A recent report published by the Boston College Carroll School of Management on 20 May has found that the average returns an initial coin offering (ICO) investor can expect is 82%.
”Significant ICO underpricing”
The report, titled ‘Digital Tulips? Returns to Investors in Initial Coin Offerings’, emphasized what is described as ”significant ICO underpricing”.’ The 54-page report utilizes a dataset of over 4,000 planned and realized ICOs, nearly all since January 2017, and with a combined total worth of USD 12 billion.
The analysis found that from the initial token sale price to the first day listed on a cryptocurrency exchange, average returns for investors were 179%, with the holding period in this time averaging merely 16 days.
Problems were found to arise, however, if issuers failed to get the token listed on an exchange site within 60 days. While the representative investors were still found to be able to nearly double their money in this circumstance, the researchers found an average -100% returns on these tokens.
All results considered, the average ICO investment was concluded to provide 82% gains.
Opportunities and obstacles
The report indicates that investors who hold their tokens for a period beyond 180 days will benefit from the highest returns, described as somewhere between 250% and 430%.

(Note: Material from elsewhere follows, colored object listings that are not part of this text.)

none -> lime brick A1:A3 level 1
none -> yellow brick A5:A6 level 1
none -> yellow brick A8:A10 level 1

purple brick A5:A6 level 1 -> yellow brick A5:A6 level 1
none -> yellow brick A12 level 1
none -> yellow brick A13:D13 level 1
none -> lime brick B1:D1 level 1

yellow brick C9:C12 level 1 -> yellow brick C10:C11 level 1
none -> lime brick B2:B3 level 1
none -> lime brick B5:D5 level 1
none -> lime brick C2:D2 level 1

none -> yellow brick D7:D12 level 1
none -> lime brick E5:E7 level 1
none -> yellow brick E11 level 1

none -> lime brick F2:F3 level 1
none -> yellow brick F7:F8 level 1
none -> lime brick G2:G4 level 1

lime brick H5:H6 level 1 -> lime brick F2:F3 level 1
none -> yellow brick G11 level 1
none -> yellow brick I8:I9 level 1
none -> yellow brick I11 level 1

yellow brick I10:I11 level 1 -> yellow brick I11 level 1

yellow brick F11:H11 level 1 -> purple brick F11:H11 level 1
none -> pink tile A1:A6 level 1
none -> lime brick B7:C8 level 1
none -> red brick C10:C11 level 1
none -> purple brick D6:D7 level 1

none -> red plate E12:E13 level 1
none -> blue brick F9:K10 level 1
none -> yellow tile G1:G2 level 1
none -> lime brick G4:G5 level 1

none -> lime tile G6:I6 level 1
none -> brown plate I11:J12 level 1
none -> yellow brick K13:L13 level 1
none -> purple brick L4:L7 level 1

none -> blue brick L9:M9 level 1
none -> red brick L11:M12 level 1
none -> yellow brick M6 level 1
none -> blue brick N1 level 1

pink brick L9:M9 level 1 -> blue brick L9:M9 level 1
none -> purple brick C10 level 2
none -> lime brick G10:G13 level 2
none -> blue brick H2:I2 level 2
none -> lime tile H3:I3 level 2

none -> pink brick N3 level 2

Cryptocurrency tokens were noted to be able to “continue to generate abnormal positive average returns”, but with the possibility of this being ”an indication of bubbles”.’ Nonetheless, profits were found to be also ”consistent with high compensation for risk for investing in unproven pre-revenue platforms through unregulated offerings”.
Addressing the issue of fraudulent ICOs, the paper suggests ”scams, while plentiful in number, are not as important in terms of stolen capital because investors are shrewd enough to spot (and underfund) them”.
This is a particularly significant conclusion given the SEC’s crackdown on scam ICO sites, even creating and launching their own to try and educate investors by imitating red flags used by fraudsters.